- What is expected: Which of the lines in the data below contain the string "displays"? Copy each of them.

(Saved entries)

______

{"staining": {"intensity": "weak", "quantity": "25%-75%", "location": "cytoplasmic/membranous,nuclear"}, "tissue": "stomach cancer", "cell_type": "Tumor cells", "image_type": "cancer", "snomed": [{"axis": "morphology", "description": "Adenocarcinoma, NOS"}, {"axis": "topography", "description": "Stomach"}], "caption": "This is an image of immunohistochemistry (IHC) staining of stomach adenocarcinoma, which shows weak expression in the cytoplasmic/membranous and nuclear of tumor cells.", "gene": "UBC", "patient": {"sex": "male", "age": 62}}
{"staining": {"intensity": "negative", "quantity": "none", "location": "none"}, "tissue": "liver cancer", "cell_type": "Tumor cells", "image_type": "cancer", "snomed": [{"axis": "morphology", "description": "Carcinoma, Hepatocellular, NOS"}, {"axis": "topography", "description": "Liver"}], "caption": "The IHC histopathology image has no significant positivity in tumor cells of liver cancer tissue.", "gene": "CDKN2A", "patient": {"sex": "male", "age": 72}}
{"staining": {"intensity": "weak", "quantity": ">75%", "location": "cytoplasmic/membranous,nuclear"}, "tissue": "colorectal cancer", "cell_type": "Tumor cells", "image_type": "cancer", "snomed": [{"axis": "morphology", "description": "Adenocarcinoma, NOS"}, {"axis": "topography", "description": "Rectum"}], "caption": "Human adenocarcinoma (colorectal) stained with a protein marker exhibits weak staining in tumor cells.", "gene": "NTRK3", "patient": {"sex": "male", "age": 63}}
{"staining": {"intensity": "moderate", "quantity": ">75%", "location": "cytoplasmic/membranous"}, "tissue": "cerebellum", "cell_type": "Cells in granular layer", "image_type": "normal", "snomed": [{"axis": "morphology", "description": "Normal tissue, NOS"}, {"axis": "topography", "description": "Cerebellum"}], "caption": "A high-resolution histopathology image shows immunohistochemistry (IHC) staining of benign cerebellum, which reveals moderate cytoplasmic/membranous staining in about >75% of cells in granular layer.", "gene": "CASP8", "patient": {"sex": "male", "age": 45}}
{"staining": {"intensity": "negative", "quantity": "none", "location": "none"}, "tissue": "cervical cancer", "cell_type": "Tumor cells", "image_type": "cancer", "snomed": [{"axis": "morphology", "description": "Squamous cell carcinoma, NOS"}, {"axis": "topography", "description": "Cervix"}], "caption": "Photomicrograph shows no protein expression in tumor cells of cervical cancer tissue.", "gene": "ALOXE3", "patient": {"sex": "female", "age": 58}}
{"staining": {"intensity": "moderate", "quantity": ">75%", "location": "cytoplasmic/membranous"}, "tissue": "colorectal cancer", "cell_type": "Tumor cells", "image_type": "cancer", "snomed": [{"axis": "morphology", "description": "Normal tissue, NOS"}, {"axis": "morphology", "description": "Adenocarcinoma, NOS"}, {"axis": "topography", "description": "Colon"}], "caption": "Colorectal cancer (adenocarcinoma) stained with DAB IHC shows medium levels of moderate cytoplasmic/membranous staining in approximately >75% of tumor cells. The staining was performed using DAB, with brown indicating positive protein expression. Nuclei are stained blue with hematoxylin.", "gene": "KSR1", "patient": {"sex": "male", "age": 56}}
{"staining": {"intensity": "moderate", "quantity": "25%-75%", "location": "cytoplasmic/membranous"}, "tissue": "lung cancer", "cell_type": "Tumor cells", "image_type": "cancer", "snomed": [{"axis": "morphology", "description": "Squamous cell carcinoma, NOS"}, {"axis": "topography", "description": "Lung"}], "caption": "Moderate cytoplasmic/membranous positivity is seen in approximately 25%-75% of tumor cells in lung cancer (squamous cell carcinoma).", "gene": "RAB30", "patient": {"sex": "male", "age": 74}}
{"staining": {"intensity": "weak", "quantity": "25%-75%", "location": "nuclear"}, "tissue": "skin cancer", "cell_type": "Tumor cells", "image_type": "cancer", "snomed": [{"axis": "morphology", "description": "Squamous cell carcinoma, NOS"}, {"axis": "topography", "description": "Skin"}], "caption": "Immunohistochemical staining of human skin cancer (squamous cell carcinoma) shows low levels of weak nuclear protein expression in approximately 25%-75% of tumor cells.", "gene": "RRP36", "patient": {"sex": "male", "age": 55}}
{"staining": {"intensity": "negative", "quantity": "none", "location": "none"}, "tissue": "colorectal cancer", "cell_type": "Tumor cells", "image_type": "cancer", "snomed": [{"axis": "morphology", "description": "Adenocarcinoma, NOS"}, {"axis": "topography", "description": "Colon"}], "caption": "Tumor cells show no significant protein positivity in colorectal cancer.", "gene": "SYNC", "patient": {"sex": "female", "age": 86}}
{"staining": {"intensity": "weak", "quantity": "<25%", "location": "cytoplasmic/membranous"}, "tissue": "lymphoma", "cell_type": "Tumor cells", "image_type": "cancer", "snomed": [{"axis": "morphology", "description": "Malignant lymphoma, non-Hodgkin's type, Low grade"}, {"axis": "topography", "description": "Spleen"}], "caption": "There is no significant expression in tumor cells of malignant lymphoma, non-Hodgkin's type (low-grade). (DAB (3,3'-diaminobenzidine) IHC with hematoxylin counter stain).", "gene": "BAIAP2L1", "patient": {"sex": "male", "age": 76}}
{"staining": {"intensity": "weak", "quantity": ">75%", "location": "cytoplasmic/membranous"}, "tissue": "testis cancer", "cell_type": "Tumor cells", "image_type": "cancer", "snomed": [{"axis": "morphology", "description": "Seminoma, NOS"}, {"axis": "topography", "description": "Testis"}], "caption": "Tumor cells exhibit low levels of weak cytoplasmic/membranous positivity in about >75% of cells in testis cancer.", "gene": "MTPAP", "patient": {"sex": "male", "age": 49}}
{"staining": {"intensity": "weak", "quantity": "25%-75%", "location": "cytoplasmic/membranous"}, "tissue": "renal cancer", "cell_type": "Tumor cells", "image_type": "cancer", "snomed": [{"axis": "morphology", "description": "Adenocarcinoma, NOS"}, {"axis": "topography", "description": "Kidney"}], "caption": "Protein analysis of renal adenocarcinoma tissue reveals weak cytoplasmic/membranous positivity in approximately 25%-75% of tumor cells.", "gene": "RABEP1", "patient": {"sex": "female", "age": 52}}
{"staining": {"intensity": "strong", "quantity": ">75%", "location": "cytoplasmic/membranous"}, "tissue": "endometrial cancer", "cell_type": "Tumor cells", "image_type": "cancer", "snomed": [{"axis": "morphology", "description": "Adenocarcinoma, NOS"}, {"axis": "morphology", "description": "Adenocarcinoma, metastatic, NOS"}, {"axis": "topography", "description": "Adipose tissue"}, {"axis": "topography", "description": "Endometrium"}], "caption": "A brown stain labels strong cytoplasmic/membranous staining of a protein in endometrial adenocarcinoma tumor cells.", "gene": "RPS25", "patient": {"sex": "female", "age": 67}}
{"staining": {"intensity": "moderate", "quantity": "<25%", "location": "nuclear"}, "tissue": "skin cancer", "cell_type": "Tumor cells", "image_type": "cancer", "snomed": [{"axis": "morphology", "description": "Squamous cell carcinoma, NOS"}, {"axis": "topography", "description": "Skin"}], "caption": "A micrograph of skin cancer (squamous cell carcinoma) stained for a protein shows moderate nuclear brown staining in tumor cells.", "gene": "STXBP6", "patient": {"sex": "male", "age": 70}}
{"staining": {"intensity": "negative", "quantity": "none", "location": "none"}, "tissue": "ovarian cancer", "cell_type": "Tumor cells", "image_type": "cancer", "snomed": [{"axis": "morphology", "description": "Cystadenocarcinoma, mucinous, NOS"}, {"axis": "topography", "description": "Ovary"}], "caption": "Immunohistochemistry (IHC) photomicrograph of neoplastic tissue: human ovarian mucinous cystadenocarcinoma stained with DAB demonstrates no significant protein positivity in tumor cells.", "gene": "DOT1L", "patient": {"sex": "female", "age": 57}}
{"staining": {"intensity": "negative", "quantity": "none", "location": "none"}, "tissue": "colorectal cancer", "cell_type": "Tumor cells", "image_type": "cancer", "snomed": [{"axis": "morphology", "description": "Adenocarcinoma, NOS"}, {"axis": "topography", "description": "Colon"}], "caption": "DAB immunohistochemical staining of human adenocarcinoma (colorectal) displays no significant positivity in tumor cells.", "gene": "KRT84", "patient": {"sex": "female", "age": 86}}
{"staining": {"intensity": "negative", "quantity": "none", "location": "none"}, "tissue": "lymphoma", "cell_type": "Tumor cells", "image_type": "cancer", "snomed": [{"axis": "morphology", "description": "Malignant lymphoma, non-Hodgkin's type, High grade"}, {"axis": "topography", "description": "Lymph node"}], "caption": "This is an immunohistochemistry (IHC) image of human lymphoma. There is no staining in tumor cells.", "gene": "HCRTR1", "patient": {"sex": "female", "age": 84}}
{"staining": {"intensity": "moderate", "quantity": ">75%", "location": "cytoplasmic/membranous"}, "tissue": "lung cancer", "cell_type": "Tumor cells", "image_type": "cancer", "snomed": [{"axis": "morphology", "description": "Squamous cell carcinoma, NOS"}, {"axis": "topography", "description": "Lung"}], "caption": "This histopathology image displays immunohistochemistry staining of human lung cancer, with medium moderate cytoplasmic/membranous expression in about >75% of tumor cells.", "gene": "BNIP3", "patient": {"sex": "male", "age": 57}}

______

- Solution below:
{"staining": {"intensity": "negative", "quantity": "none", "location": "none"}, "tissue": "colorectal cancer", "cell_type": "Tumor cells", "image_type": "cancer", "snomed": [{"axis": "morphology", "description": "Adenocarcinoma, NOS"}, {"axis": "topography", "description": "Colon"}], "caption": "DAB immunohistochemical staining of human adenocarcinoma (colorectal) displays no significant positivity in tumor cells.", "gene": "KRT84", "patient": {"sex": "female", "age": 86}}
{"staining": {"intensity": "moderate", "quantity": ">75%", "location": "cytoplasmic/membranous"}, "tissue": "lung cancer", "cell_type": "Tumor cells", "image_type": "cancer", "snomed": [{"axis": "morphology", "description": "Squamous cell carcinoma, NOS"}, {"axis": "topography", "description": "Lung"}], "caption": "This histopathology image displays immunohistochemistry staining of human lung cancer, with medium moderate cytoplasmic/membranous expression in about >75% of tumor cells.", "gene": "BNIP3", "patient": {"sex": "male", "age": 57}}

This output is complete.